- **What needs to be done**
Could you restate the data word for word?

- **Data to examine**
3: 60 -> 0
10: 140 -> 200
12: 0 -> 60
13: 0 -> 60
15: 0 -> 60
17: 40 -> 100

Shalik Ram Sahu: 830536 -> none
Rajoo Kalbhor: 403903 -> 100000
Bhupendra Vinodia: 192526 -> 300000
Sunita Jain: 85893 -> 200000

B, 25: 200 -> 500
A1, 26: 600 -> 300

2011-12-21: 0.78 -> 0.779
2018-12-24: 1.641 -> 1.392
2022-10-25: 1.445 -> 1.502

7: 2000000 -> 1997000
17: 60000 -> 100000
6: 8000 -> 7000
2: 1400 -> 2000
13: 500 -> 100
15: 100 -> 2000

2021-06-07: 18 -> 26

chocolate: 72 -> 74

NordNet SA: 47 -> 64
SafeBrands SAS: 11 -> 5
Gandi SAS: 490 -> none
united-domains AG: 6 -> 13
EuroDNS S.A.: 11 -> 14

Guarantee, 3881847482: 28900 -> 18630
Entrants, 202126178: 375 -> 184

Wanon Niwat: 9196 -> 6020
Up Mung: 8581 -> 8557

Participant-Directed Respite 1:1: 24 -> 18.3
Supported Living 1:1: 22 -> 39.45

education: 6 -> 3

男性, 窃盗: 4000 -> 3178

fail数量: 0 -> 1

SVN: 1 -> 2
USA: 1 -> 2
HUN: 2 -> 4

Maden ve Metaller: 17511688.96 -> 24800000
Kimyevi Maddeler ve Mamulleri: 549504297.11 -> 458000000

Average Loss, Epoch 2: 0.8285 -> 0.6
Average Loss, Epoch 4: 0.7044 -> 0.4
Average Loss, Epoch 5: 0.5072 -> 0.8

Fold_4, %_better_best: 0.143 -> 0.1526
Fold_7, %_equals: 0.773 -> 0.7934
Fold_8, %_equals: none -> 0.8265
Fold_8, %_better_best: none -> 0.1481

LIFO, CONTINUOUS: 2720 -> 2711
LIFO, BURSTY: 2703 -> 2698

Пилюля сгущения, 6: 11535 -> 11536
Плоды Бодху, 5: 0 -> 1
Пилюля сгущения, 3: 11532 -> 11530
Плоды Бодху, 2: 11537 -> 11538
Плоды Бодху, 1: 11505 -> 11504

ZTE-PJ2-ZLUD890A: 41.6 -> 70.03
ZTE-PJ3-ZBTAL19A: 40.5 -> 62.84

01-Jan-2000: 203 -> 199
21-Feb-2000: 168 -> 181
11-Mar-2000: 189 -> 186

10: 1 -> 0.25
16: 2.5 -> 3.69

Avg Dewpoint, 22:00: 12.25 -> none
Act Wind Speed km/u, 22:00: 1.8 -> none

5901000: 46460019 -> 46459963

- **Exercise solution**
3: 60 -> 0
10: 140 -> 200
12: 0 -> 60
13: 0 -> 60
15: 0 -> 60
17: 40 -> 100

Shalik Ram Sahu: 830536 -> none
Rajoo Kalbhor: 403903 -> 100000
Bhupendra Vinodia: 192526 -> 300000
Sunita Jain: 85893 -> 200000

B, 25: 200 -> 500
A1, 26: 600 -> 300

2011-12-21: 0.78 -> 0.779
2018-12-24: 1.641 -> 1.392
2022-10-25: 1.445 -> 1.502

7: 2000000 -> 1997000
17: 60000 -> 100000
6: 8000 -> 7000
2: 1400 -> 2000
13: 500 -> 100
15: 100 -> 2000

2021-06-07: 18 -> 26

chocolate: 72 -> 74

NordNet SA: 47 -> 64
SafeBrands SAS: 11 -> 5
Gandi SAS: 490 -> none
united-domains AG: 6 -> 13
EuroDNS S.A.: 11 -> 14

Guarantee, 3881847482: 28900 -> 18630
Entrants, 202126178: 375 -> 184

Wanon Niwat: 9196 -> 6020
Up Mung: 8581 -> 8557

Participant-Directed Respite 1:1: 24 -> 18.3
Supported Living 1:1: 22 -> 39.45

education: 6 -> 3

男性, 窃盗: 4000 -> 3178

fail数量: 0 -> 1

SVN: 1 -> 2
USA: 1 -> 2
HUN: 2 -> 4

Maden ve Metaller: 17511688.96 -> 24800000
Kimyevi Maddeler ve Mamulleri: 549504297.11 -> 458000000

Average Loss, Epoch 2: 0.8285 -> 0.6
Average Loss, Epoch 4: 0.7044 -> 0.4
Average Loss, Epoch 5: 0.5072 -> 0.8

Fold_4, %_better_best: 0.143 -> 0.1526
Fold_7, %_equals: 0.773 -> 0.7934
Fold_8, %_equals: none -> 0.8265
Fold_8, %_better_best: none -> 0.1481

LIFO, CONTINUOUS: 2720 -> 2711
LIFO, BURSTY: 2703 -> 2698

Пилюля сгущения, 6: 11535 -> 11536
Плоды Бодху, 5: 0 -> 1
Пилюля сгущения, 3: 11532 -> 11530
Плоды Бодху, 2: 11537 -> 11538
Плоды Бодху, 1: 11505 -> 11504

ZTE-PJ2-ZLUD890A: 41.6 -> 70.03
ZTE-PJ3-ZBTAL19A: 40.5 -> 62.84

01-Jan-2000: 203 -> 199
21-Feb-2000: 168 -> 181
11-Mar-2000: 189 -> 186

10: 1 -> 0.25
16: 2.5 -> 3.69

Avg Dewpoint, 22:00: 12.25 -> none
Act Wind Speed km/u, 22:00: 1.8 -> none

5901000: 46460019 -> 46459963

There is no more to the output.